Required work: Everything in the records must be copied exactly, apart from the pictures.

-------- Material to process --------

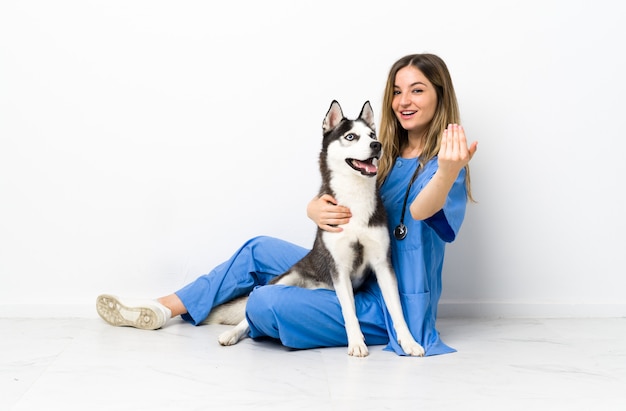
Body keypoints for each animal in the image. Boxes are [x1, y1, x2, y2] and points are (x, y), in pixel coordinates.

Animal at [207, 100, 422, 358]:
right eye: (351, 136)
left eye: (372, 135)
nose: (376, 145)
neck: (354, 199)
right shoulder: (339, 267)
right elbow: (349, 311)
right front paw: (356, 342)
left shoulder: (382, 264)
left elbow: (397, 310)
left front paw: (408, 342)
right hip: (285, 278)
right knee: (249, 311)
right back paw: (232, 333)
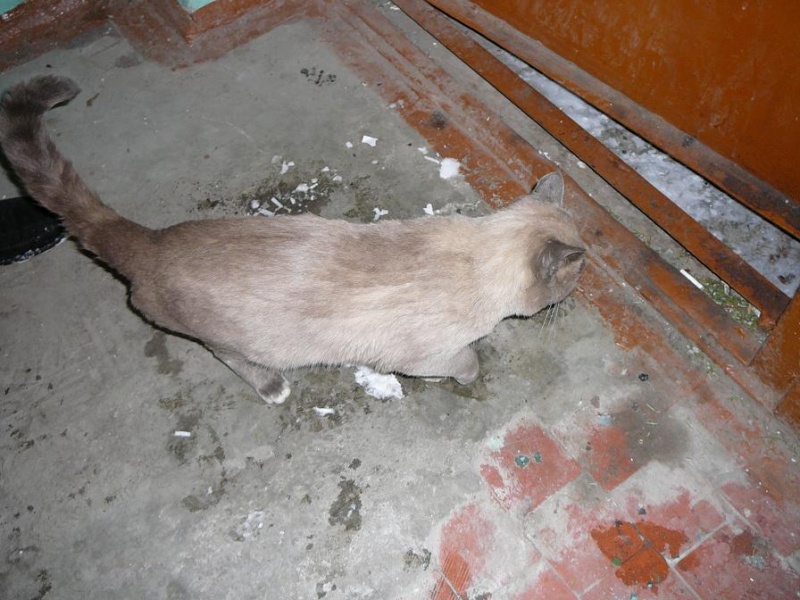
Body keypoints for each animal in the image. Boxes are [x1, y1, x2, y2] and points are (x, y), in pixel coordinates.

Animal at [0, 75, 586, 404]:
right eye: (578, 274)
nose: (577, 299)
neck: (478, 256)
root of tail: (153, 240)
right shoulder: (423, 356)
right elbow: (467, 363)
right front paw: (469, 376)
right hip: (234, 339)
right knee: (226, 355)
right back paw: (272, 388)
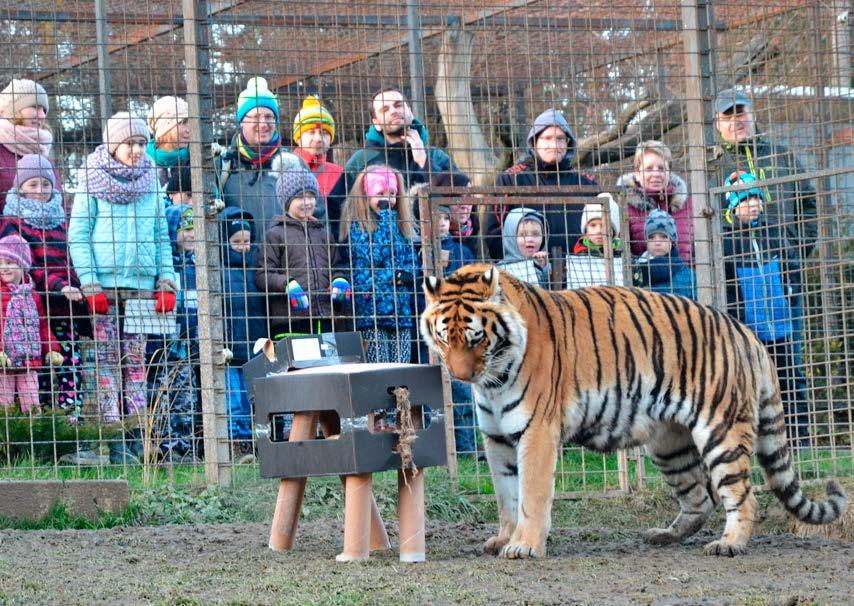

--------

Output of the exercise:
Body keypoints for each animal in the image. Boxes are [x1, y1, x2, y2] and points are (x, y), in pixel coordinates.

Animal at [207, 100, 422, 358]:
right eye: (351, 136)
left eye: (372, 135)
nose: (376, 145)
neck: (354, 199)
right shoulder: (339, 267)
right elbow: (349, 311)
right front paw: (356, 342)
left shoulder: (382, 264)
left elbow: (397, 310)
left front paw: (408, 342)
right hip: (285, 278)
right knee: (249, 311)
right back paw: (232, 333)
Body keypoints for each animal in the image. Boxes are [x1, y1, x2, y2] and points are (x, y), in pixel coordinates.

Animal at [0, 75, 586, 404]:
right eye: (578, 274)
nose: (577, 299)
neck: (478, 256)
root of tail: (153, 240)
right shoulder: (423, 356)
right elbow: (467, 363)
right front paw: (469, 376)
right hip: (234, 339)
right knee: (226, 355)
right back paw: (272, 388)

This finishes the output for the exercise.